‘Substantial gaps’ in African education research

Inadequate funding and lack of interregional collaboration hindering much-needed scholarship, report says

August 9, 2019
Hiker observes view from gap in rocks
Source: Alamy

An absence of proper funding and capacity has led to substantial gaps in educational research in many sub-Saharan countries, according to a report.

A study of the African Educational Research database, which collates educational research papers by sub-Saharan authors, highlighted that there was a lack of research on early childhood education, for example, despite its significance to national, regional and global policy priorities.

The study analysed 1,650 English-language articles published in internationally recognised, peer-reviewed journals between 2010 and 2018. It found that early childhood education represented just 4 per cent of the studies, despite its importance for school readiness and future life opportunities.

The study also found that most of the research in the database was being done in a select few countries, with a number of countries in sub-Saharan Africa publishing no educational research at all.

Education has become a huge priority for sub-Saharan Africa: it has the youngest population in the world but the highest rates of education exclusion, according to the United Nations Educational, Scientific and Cultural Organisation.

“Educational research has the potential to have a direct effect on policy and practice, and researchers from the region are far better placed to understand the priorities and have influence on policymakers,” said Pauline Rose, director of the Research for Equitable Access and Learning centre at the University of Cambridge, that created the database.

Professor Rose said the findings were “quite striking” and showed the need for further investment and network building in the region.

Research done by academics in sub-Saharan Africa is often overlooked and it is hoped that the database will provide a way for the world to connect with the work being done in the region, Professor Rose said.

This analysis did reveal research strengths, including on language and curricula and equitable and inclusive education.
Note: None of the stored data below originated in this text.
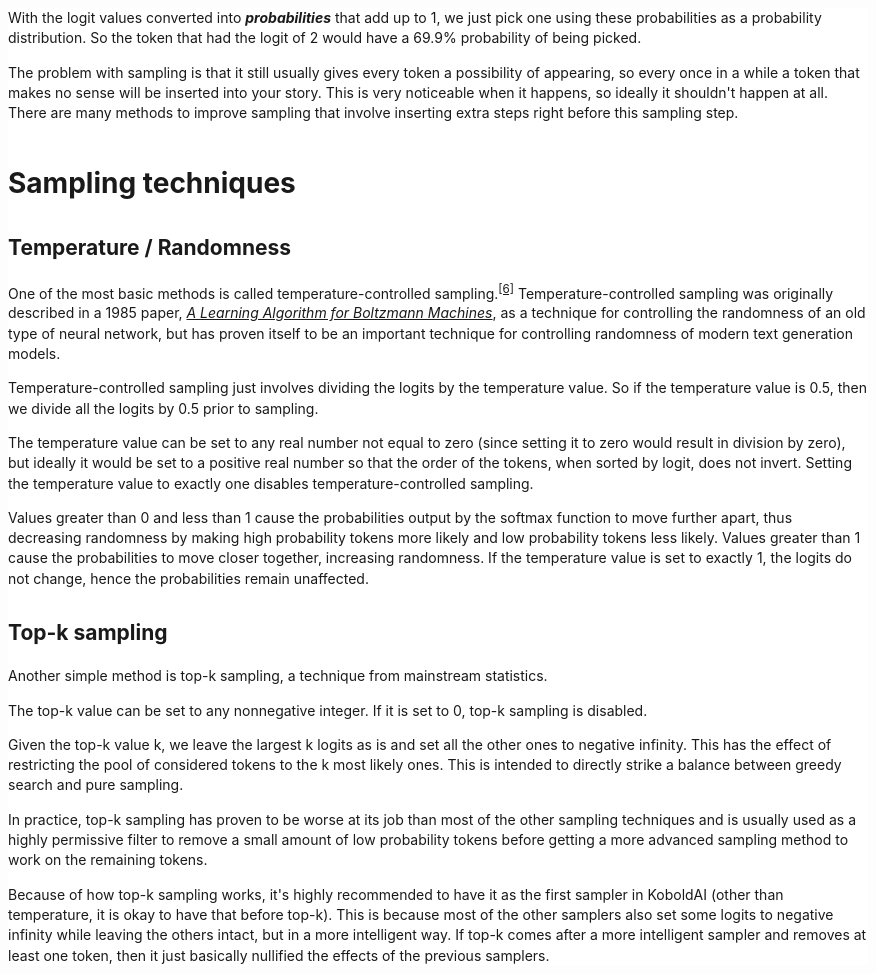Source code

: With the logit values converted into ***probabilities*** that add up to 1, we just pick one using these probabilities as a probability distribution. So the token that had the logit of 2 would have a 69.9% probability of being picked.

The problem with sampling is that it still usually gives every token a possibility of appearing, so every once in a while a token that makes no sense will be inserted into your story. This is very noticeable when it happens, so ideally it shouldn't happen at all. There are many methods to improve sampling that involve inserting extra steps right before this sampling step.

# Sampling techniques

## Temperature / Randomness

One of the most basic methods is called temperature-controlled sampling.<sup name="_temperature-name">[[6]](#temperature-name)</sup> Temperature-controlled sampling was originally described in a 1985 paper, *[A Learning Algorithm for Boltzmann Machines](https://www.cs.toronto.edu/~fritz/absps/cogscibm.pdf)*, as a technique for controlling the randomness of an old type of neural network, but has proven itself to be an important technique for controlling randomness of modern text generation models.

Temperature-controlled sampling just involves dividing the logits by the temperature value. So if the temperature value is 0.5, then we divide all the logits by 0.5 prior to sampling.

The temperature value can be set to any real number not equal to zero (since setting it to zero would result in division by zero), but ideally it would be set to a positive real number so that the order of the tokens, when sorted by logit, does not invert. Setting the temperature value to exactly one disables temperature-controlled sampling.

Values greater than 0 and less than 1 cause the probabilities output by the softmax function to move further apart, thus decreasing randomness by making high probability tokens more likely and low probability tokens less likely. Values greater than 1 cause the probabilities to move closer together, increasing randomness. If the temperature value is set to exactly 1, the logits do not change, hence the probabilities remain unaffected.

## Top-k sampling

Another simple method is top-k sampling, a technique from mainstream statistics.

The top-k value can be set to any nonnegative integer. If it is set to 0, top-k sampling is disabled.

Given the top-k value k, we leave the largest k logits as is and set all the other ones to negative infinity. This has the effect of restricting the pool of considered tokens to the k most likely ones. This is intended to directly strike a balance between greedy search and pure sampling.

In practice, top-k sampling has proven to be worse at its job than most of the other sampling techniques and is usually used as a highly permissive filter to remove a small amount of low probability tokens before getting a more advanced sampling method to work on the remaining tokens.

Because of how top-k sampling works, it's highly recommended to have it as the first sampler in KoboldAI (other than temperature, it is okay to have that before top-k). This is because most of the other samplers also set some logits to negative infinity while leaving the others intact, but in a more intelligent way. If top-k comes after a more intelligent sampler and removes at least one token, then it just basically nullified the effects of the previous samplers.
The report found that Nigeria, Ghana and Kenya collectively accounted for just over 40 per cent of the overall research output on education, while 26 countries published fewer than 10 studies included in the database – such as Mali, Burundi, South Sudan, Madagascar, and Gambia.

Professor Rose said that those countries with little or no educational research often had less developed education systems, although some were in conflict-affected areas.

The report also showed how little collaboration was happening within the region. Two-thirds of the publications had no collaboration outside the author’s institution, while one-quarter involved collaboration with more developed countries outside the region.

Only 5 per cent involved collaborations between researchers in different sub-Saharan African countries, and only 5 per cent were produced through a collaboration within a country.

“The reason behind this is funding: northern institutions are more likely to have access to funding opportunities, and when researchers don’t have any funding they work in their own institution,” Professor Rose said.

There needs to be more collaboration within the region because it helps drive an African research agenda, the report said.  

“As researchers in sub-Saharan Africa don’t have the opportunity to work across different African contexts, they are missing out on that particular type of learning that can be so helpful for policy and practice,” Professor Rose said.